By David F. Kelley
If we cut the distance between two points in half, no matter how often, it brings them closer together, but they never meet. When I was practicing law I came to the conclusion that finding the “truth” was, very often, the same way. We rarely got to “the whole truth and nothing but the truth.” I have since come to the conclusion that this theory is universal. Physics, for example, struggles to decipher the truths of the universe. We can get closer, but we will never reach the whole truth.
History is no different. The truth is hard to come by. In the former Soviet Union, history was treated like a loose-leaf notebook. Pages were inserted and torn out to suit the whims of those in power. Eventually the entire Soviet Union collapsed. In America we have been less cavalier about our search for history, but it has still been dangerously easy to paint the way we were with “pretty watercolor memories.”
In six weeks since George Floyd’s death there has been a reckoning with some of the more ugly truths about who we are and where we come from. Cellphone recordings of the deaths of George Floyd, Ahmaud Arbery, and Rayshard Brooks have been explosive evidence of systemic racism and that evidence has inspired a humbling, nationwide, soul-searching.
How could a bastion of higher education, like Yale Universty, ever have named a building for a man like John Calhoun, who spent his career defending slavery? How could statues stand for over a century honoring men who took up arms against their own country, so that they could continue, in Lincoln’s words, “wringing their
bread from the sweat of other men’s faces?” How could so many of us have been so blind to indefensible murders of black men?
The cellphone recordings of these murders may take us a step closer to the truth about who we are and where we come from, but we will continue to grapple with our history when so many of those to whom we owe so much, like George Washington and Thomas Jefferson, were slave owners and racists. Jefferson himself wrote, “I tremble for my country when I reflect that God is just, and that His justice cannot sleep forever.” Both he and Washington were wealthy men who risked their fortunes and their lives for one of history’s most precious ideas — the idea that human rights come, in the words of John Kennedy, “from the hand of God and not the generosity of the state.” That idea continues to lift the human condition. We need to be grateful, yet honest, about our origins.
I used to coach high school debate and would sometimes ask debaters to read the Lincoln-Douglas debates. One especially bright student read those debates and concluded Lincoln was a racist and didn’t deserve his exalted place in history. I hoped in the years to come he would consider that Lincoln had to work in the world he inherited, and that preserving the Union and ending slavery were colossal tasks. I hoped someday he could imagine a world where Stephen Douglas (born in Brandon, Vermont) had been elected president in 1860. It would have been a world where slavery was allowed to expand unchecked. But I was grateful that he was searching.
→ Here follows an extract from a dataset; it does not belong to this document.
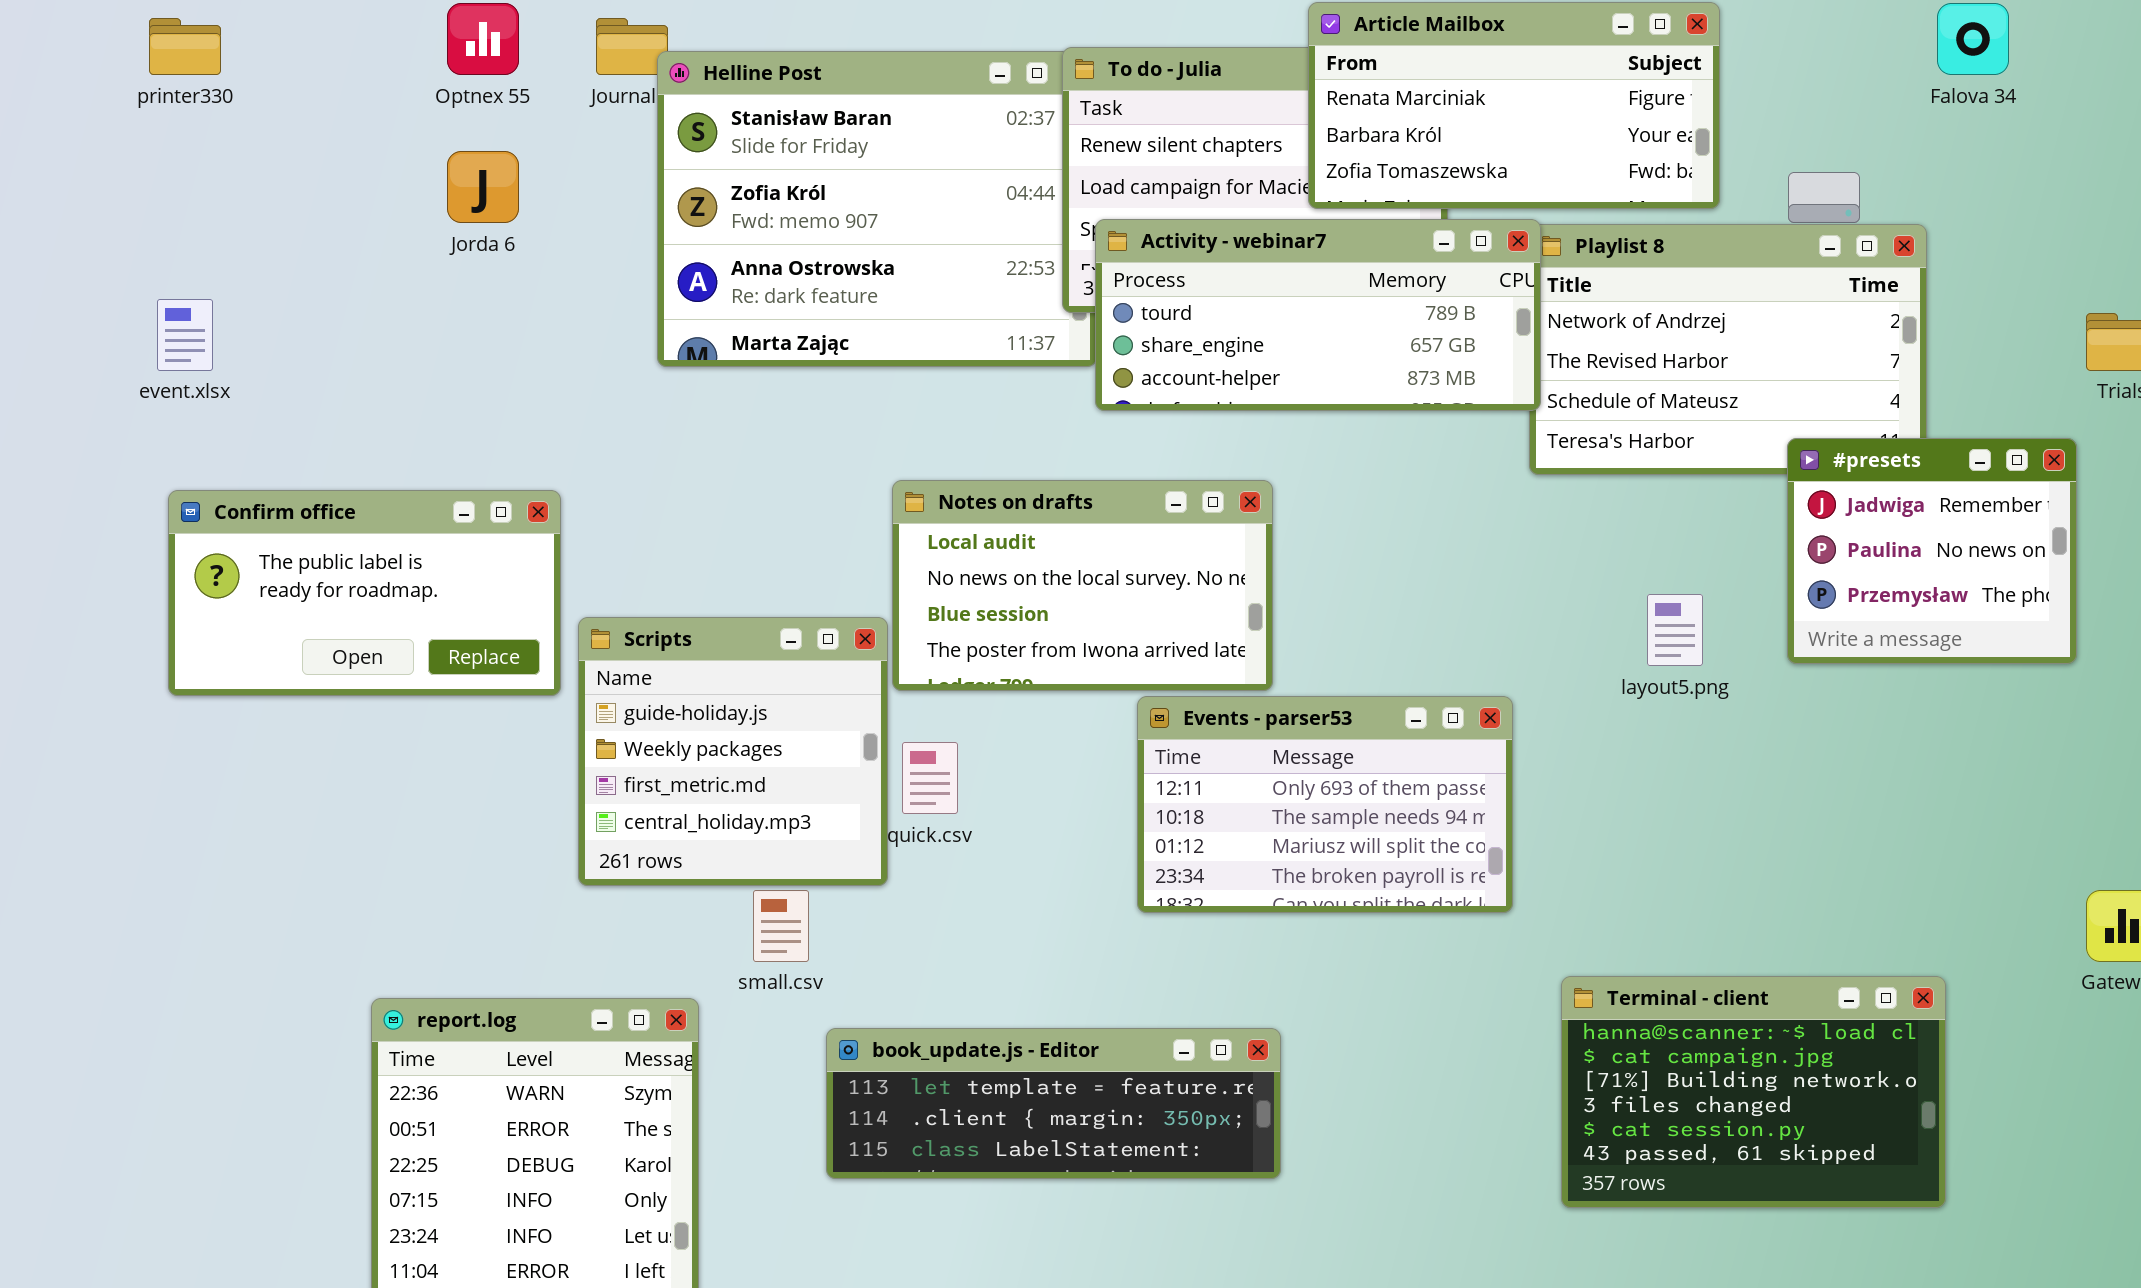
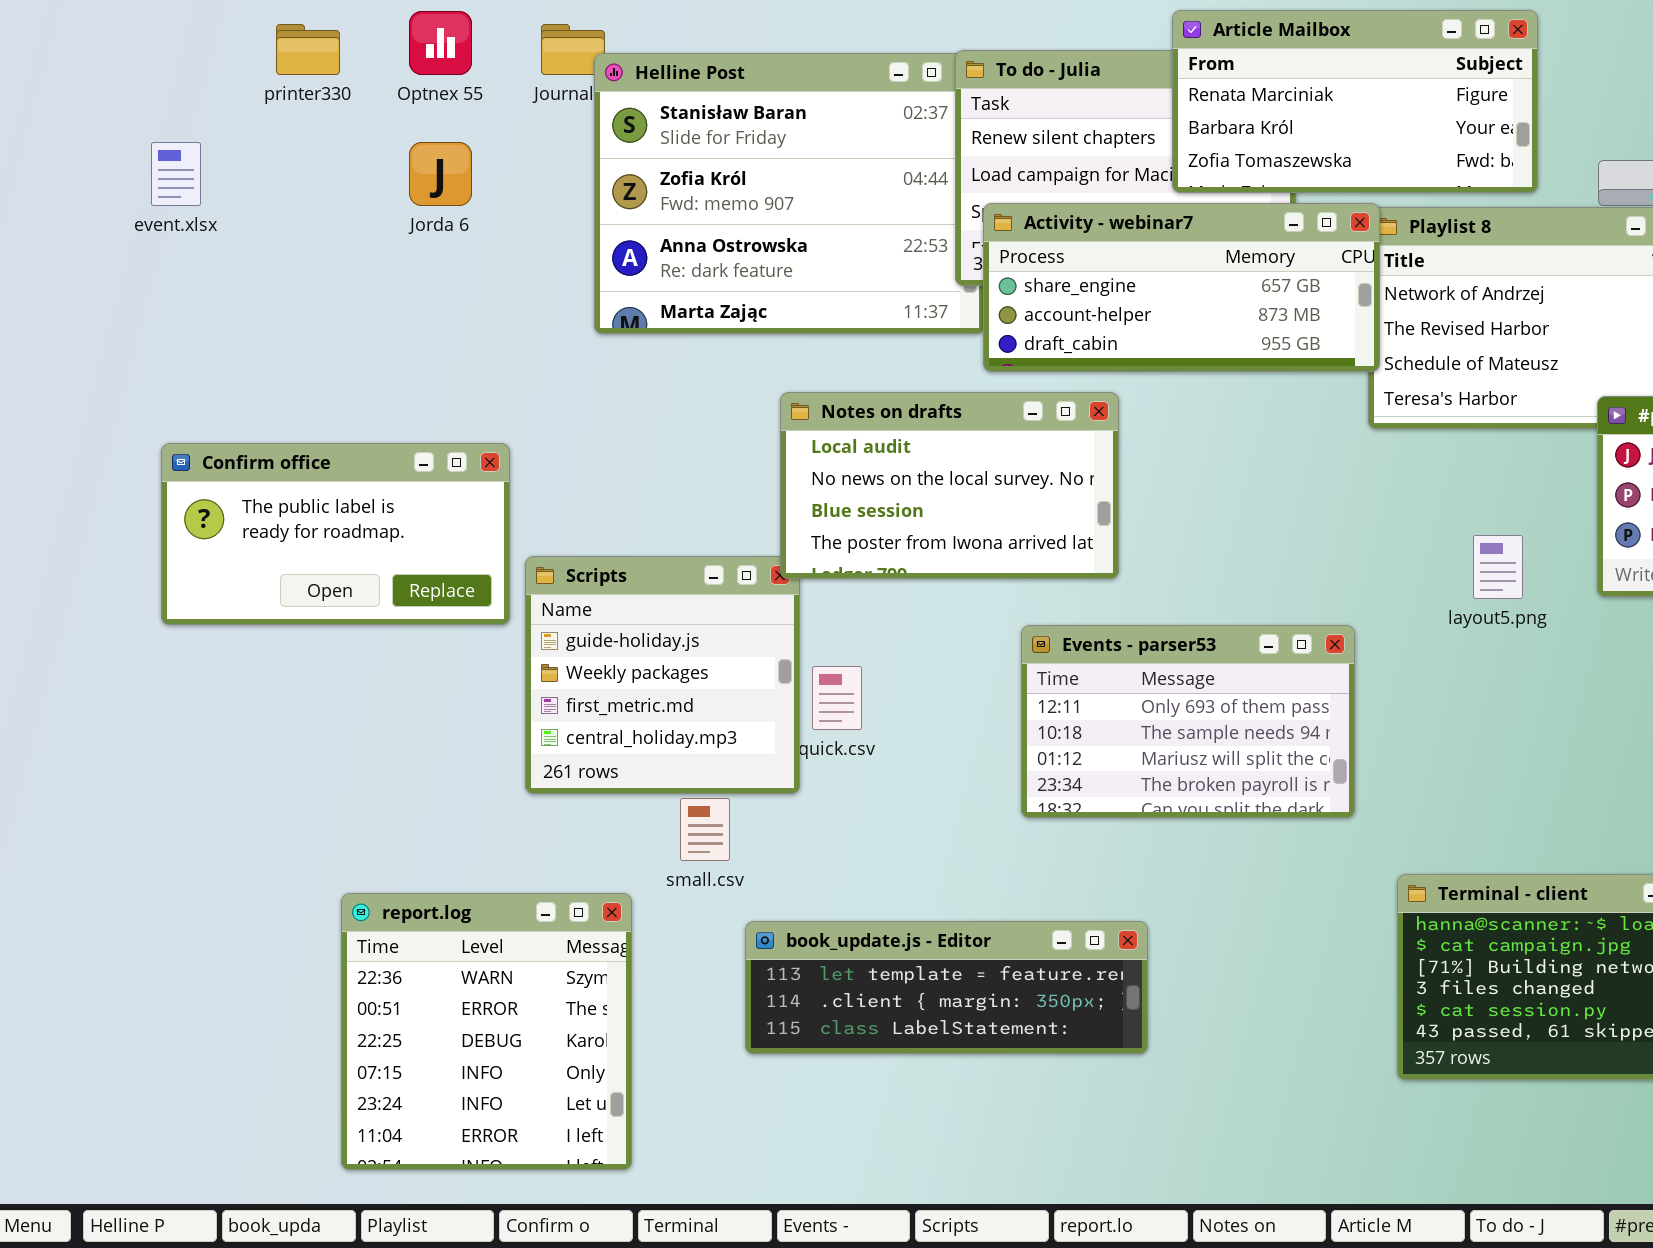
printer330: [149,18,221,75] -> [276,24,340,75], moved
Activity - webinar7: [1095,219,1541,411] -> [983,203,1380,372], scrolled down 1 row
event.xlsx: [157,299,213,371] -> [151,142,201,206], moved
Notes on drafts: [892,480,1273,691] -> [780,392,1119,579], moved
History is as much about the future as it is the past. There is now a national consensus that police practices need to change, but we need to do still more. We need to design housing policies that enable every American to build equity, particularly in low-income housing. Prisons have to stop being dumping grounds for the disenfranchised. Schools need to empower disadvantaged students with more opportunity.
We once thought the earth was flat. Today we plan journeys to Mars, but we still can’t explain how the universe was created. We once lived at the mercy of kings. Today our leaders get their powers from the consent of the governed, but equal justice still eludes us. We are a work in progress. The American journey’s destination is forever tomorrow and the search for the truth about yesterday forever endless. Much of history is tragic. At times, such as these, the past is painful, but still vital to remember.
There is a poem by Robert Frost about walking down an old road and sitting by some long abandoned homes and cellar holes. It ends with these words: “Here are your waters and your watering place. Drink and be whole again beyond confusion.”
Remembering sustains us. The recordings of George Floyd’s murder helped reveal truths about who we are and where we have come from, and getting closer to that truth will make this a better nation.
David F. Kelley is an attorney and a co-founder of Project Harmony (now PH International).